§ **What you will do**: In the material below, the lines from the one containing "Guess the Country" through the one containing "This game marked" are to be given again exactly, ends included, and no others.

*-*-*

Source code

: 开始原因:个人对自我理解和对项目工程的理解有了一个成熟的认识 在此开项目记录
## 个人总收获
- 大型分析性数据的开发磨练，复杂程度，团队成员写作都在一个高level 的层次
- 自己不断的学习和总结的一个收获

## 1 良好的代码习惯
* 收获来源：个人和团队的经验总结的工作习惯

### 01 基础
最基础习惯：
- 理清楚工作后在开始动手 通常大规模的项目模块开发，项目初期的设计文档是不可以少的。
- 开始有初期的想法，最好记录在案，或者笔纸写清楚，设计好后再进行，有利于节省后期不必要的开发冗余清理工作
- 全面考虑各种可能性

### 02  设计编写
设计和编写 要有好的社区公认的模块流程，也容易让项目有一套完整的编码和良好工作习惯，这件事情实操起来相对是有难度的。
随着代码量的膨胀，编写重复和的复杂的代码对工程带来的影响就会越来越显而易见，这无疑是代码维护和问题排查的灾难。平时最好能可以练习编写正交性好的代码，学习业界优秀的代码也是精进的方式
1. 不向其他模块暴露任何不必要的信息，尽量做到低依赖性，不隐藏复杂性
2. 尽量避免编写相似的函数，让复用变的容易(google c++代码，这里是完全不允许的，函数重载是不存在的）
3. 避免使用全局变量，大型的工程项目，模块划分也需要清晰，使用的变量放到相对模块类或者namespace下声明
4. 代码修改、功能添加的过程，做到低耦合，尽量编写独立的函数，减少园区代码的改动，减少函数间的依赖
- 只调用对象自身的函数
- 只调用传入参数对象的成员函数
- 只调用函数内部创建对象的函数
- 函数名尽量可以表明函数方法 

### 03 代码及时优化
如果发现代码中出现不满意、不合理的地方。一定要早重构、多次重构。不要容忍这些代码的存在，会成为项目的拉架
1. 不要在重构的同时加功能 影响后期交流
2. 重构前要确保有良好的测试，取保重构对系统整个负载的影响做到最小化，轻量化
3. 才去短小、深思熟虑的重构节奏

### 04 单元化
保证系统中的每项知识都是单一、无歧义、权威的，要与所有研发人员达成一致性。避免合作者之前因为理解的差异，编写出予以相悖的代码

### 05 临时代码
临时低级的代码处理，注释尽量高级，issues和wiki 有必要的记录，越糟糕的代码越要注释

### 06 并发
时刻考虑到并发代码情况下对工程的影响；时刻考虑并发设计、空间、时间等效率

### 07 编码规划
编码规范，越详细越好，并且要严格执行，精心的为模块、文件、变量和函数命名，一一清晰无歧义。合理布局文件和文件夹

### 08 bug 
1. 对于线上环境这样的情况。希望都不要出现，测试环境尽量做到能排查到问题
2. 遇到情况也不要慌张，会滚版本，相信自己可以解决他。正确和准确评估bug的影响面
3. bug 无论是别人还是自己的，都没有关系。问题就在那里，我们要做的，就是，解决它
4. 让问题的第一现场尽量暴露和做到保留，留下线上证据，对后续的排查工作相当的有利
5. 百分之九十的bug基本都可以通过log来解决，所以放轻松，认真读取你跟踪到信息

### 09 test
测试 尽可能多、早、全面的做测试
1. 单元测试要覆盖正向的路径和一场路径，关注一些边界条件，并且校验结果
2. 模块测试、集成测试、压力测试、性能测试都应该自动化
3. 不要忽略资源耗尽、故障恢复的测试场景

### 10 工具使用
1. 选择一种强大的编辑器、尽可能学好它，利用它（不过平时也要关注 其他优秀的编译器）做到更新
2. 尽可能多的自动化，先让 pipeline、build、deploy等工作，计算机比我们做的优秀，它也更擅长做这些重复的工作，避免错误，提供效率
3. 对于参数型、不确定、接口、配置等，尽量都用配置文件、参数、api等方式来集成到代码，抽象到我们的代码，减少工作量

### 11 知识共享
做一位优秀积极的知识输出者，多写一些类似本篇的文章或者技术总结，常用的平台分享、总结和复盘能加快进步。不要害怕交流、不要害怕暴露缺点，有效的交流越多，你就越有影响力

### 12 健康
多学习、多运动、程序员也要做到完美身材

*-*-*

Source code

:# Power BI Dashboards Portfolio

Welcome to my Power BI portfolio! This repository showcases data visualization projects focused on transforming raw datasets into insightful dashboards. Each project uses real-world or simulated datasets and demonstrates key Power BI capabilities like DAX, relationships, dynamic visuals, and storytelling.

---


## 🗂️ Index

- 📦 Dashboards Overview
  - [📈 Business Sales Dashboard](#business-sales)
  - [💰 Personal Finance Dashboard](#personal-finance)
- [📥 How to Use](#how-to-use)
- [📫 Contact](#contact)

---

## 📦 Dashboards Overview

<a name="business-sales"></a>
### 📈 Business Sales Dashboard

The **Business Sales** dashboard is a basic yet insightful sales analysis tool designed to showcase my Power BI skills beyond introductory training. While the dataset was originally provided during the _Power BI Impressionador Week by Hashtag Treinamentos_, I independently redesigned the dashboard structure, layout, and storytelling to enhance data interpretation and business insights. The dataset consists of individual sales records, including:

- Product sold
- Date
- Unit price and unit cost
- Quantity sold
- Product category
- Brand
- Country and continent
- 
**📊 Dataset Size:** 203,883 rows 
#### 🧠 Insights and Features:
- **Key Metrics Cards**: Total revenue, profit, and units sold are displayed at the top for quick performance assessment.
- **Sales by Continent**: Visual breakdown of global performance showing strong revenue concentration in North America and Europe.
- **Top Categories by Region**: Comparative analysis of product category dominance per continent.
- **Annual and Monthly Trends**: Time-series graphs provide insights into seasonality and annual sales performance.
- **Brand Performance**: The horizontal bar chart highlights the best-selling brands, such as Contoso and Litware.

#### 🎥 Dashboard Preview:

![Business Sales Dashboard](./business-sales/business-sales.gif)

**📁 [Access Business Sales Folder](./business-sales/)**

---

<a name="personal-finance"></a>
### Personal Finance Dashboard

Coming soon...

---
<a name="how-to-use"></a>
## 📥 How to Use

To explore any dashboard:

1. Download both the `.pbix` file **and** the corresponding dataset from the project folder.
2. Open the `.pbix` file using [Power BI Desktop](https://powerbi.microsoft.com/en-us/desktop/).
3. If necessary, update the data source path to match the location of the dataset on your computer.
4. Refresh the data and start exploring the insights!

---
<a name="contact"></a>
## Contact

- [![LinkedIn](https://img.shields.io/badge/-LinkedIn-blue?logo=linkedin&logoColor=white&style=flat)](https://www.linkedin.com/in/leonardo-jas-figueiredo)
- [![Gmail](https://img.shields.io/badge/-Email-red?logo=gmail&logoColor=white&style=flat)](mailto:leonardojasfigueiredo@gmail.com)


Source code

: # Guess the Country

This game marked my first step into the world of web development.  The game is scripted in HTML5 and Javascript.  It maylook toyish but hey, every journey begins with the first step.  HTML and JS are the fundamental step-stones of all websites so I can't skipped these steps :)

*-*-*

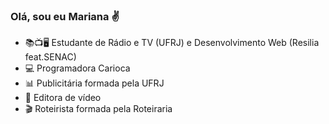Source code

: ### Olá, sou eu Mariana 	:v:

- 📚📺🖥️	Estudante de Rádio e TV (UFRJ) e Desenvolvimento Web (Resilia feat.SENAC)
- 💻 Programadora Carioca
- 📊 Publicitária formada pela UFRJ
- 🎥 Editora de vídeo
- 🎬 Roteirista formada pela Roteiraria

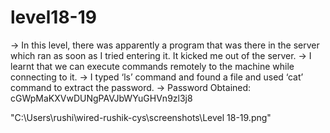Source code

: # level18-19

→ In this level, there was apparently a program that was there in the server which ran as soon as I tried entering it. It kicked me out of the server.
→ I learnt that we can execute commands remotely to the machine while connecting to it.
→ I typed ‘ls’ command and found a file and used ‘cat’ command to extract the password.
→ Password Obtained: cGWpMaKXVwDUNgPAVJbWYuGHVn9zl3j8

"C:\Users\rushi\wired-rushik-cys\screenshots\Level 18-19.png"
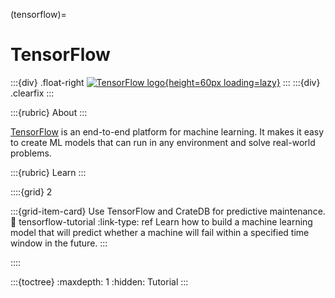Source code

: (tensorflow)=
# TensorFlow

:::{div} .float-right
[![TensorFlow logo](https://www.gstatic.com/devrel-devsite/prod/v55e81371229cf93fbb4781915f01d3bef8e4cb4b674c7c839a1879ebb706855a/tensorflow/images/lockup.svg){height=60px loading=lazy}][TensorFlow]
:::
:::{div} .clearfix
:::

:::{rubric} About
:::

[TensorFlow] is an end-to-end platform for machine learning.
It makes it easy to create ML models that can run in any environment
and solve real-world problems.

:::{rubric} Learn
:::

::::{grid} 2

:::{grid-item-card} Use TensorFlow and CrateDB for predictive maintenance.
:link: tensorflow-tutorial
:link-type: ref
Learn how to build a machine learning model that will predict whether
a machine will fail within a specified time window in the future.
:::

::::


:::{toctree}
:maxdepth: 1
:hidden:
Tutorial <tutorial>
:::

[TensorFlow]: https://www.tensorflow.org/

*-*-*

§ **Response box**:
: # Guess the Country

This game marked my first step into the world of web development.  The game is scripted in HTML5 and Javascript.  It maylook toyish but hey, every journey begins with the first step.  HTML and JS are the fundamental step-stones of all websites so I can't skipped these steps :)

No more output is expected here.